As for the potential lawsuit with BlackRock and the New York Fed, the week before the investors sent the letter to Bank of America, three Countrywide executives, including former C.E.O. Angelo Mozilo, settled charges brought by the S.E.C. that they had engaged in fraudulent conduct. Internal Countrywide e-mail clearly show that they knew how dangerous their lending had become. Once the loans were sold to Wall Street — which, I should note, aggressively pushed the subprime companies to lower their standards — they went through a due diligence process that investors never knew about. Banks took advantage of investors every bit as much as they took advantage of home buyers.
And it would be nice, if just once, they would admit it. Instead, we get Mr. Noski, the chief financial officer, promising that the bank will fight these cases to the death because they’re looking out for shareholders. It’s appalling, really.

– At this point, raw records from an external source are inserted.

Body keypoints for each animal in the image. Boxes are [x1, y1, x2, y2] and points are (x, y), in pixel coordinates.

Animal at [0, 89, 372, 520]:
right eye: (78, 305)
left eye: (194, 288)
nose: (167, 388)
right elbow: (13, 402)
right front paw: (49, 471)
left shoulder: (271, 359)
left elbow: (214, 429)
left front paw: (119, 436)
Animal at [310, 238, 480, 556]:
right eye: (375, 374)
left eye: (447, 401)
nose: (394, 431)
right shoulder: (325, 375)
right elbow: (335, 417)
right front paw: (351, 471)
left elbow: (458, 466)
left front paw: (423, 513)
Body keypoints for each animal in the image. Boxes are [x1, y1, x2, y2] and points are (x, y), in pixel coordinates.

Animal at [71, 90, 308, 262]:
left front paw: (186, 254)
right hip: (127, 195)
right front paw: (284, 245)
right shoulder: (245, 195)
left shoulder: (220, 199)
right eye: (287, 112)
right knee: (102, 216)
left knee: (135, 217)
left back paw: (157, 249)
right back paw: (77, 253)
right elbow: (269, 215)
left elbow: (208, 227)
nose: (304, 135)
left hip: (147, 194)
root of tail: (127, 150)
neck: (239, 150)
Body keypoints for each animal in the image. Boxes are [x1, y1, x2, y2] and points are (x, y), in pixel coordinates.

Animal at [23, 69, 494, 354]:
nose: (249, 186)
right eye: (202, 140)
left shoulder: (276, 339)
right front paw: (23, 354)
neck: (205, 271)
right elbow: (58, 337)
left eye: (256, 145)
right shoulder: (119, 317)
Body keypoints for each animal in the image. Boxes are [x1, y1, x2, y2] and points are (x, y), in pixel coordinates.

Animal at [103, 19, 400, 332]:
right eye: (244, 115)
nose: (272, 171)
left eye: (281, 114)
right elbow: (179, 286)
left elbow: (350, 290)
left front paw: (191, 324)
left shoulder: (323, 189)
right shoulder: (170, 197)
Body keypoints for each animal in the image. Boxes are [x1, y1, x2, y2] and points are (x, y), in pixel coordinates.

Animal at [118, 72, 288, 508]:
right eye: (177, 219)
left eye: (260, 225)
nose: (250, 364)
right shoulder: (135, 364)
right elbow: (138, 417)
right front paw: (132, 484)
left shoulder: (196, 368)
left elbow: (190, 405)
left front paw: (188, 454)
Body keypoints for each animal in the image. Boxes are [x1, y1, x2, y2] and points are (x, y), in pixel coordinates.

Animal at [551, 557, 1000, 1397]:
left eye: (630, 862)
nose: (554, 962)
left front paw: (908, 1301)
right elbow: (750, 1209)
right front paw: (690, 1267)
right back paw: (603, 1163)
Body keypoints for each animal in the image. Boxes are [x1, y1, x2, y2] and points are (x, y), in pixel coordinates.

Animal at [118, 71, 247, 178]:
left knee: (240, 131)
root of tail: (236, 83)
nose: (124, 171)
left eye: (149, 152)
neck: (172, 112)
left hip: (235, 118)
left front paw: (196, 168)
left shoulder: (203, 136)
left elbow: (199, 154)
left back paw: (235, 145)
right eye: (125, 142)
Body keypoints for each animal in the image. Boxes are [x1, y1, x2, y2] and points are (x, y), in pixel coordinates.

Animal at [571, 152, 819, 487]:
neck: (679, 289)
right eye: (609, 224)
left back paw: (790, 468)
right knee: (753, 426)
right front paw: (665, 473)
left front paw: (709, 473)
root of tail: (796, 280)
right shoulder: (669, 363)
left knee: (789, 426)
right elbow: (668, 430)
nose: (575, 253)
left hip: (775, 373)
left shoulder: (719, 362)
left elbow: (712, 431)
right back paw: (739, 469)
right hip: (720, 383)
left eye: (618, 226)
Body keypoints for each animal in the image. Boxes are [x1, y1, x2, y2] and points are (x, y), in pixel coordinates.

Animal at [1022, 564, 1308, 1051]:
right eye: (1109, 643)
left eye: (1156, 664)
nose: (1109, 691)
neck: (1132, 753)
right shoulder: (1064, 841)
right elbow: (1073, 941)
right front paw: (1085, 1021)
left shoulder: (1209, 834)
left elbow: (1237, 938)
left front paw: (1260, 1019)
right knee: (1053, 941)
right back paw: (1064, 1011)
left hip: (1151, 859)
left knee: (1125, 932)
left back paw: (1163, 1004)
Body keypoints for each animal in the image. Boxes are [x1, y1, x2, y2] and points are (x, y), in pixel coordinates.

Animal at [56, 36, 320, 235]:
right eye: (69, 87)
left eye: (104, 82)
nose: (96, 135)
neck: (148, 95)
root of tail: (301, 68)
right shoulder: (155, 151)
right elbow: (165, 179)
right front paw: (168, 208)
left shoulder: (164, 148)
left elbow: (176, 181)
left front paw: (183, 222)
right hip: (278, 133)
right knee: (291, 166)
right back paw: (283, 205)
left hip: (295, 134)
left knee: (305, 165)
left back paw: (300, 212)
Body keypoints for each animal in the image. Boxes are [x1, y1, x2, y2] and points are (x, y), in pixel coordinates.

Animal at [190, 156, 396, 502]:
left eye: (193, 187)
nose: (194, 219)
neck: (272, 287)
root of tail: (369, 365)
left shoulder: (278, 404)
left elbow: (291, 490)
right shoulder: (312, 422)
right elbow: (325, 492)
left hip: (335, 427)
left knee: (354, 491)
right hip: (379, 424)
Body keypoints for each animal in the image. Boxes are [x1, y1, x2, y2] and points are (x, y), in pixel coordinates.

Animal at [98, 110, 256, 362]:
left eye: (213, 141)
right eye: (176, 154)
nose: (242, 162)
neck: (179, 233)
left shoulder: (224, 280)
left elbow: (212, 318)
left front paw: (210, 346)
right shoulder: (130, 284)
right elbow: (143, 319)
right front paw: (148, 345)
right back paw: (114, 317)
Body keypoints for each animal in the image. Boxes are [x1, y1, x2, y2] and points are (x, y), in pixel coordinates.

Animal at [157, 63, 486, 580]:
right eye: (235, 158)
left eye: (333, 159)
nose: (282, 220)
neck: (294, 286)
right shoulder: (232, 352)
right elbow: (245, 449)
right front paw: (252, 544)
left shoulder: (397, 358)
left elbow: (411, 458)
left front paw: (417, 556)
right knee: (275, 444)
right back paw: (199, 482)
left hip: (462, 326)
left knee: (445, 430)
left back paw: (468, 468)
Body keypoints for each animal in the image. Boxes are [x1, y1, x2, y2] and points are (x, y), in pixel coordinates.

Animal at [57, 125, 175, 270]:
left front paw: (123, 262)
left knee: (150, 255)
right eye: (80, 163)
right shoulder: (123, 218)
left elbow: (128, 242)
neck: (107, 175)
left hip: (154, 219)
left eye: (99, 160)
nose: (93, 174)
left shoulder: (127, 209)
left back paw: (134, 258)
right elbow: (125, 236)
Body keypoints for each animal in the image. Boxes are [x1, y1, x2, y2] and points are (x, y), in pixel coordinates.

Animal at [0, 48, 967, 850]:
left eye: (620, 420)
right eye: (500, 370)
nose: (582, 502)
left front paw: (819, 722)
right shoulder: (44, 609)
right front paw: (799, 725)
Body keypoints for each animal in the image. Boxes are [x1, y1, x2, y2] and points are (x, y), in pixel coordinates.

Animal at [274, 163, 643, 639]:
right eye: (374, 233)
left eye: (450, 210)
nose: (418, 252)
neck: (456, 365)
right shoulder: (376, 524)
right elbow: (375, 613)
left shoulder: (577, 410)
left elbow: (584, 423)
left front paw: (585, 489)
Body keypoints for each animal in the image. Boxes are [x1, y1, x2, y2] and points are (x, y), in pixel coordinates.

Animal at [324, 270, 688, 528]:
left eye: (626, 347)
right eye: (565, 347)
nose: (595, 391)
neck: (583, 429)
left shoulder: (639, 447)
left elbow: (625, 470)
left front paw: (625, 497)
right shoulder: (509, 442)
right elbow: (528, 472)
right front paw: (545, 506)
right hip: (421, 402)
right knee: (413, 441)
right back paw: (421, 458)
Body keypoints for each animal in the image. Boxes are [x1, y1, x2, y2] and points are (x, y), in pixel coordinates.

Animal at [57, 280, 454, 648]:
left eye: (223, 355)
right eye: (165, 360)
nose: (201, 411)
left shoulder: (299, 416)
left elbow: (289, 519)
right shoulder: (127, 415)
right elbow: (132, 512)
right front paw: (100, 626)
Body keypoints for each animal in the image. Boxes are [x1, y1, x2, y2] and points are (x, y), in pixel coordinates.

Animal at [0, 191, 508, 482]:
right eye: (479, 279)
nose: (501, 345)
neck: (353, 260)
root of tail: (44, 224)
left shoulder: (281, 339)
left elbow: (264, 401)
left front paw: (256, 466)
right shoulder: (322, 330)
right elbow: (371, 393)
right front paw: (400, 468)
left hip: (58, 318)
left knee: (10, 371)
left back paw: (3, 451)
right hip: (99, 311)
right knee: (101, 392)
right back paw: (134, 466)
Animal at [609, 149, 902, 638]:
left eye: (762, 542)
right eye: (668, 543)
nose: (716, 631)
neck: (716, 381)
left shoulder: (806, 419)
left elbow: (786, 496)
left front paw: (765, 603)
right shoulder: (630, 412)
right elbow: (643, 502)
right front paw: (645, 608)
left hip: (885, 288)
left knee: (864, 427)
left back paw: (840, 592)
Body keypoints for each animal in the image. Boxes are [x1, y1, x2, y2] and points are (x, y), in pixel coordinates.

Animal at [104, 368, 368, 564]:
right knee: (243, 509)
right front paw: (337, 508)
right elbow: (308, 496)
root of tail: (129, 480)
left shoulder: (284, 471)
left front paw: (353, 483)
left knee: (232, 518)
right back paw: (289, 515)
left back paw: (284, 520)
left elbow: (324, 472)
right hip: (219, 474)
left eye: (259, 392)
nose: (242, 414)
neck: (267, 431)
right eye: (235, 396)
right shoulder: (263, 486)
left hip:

I admit it: I want to see the banks feel some pain. Most people do, I think. Banks did terrible things during the subprime bubble, and they still haven’t paid any real price. I find myself rooting for judges to rule against banks in foreclosure cases. I would love to see these big investors put the serious hurt on Bank of America, which will encourage other investors to pile on. I know this colors my thinking. I can’t help it.
Yet I also know the flip side. If the foreclosure lawyers start winning a lot of cases, if judges halt foreclosures on a widespread basis, if investors start to extract billions upon billions of dollars from the banks — and if banks become seriously weakened as a result — we’ll be right back where we were two years ago. The banks will need to be saved for the good of the economy. The taxpayers will have to come to the rescue. That’s an appalling prospect too.
Banks: We can’t live with them, and we can’t live without them. It stinks, doesn’t it?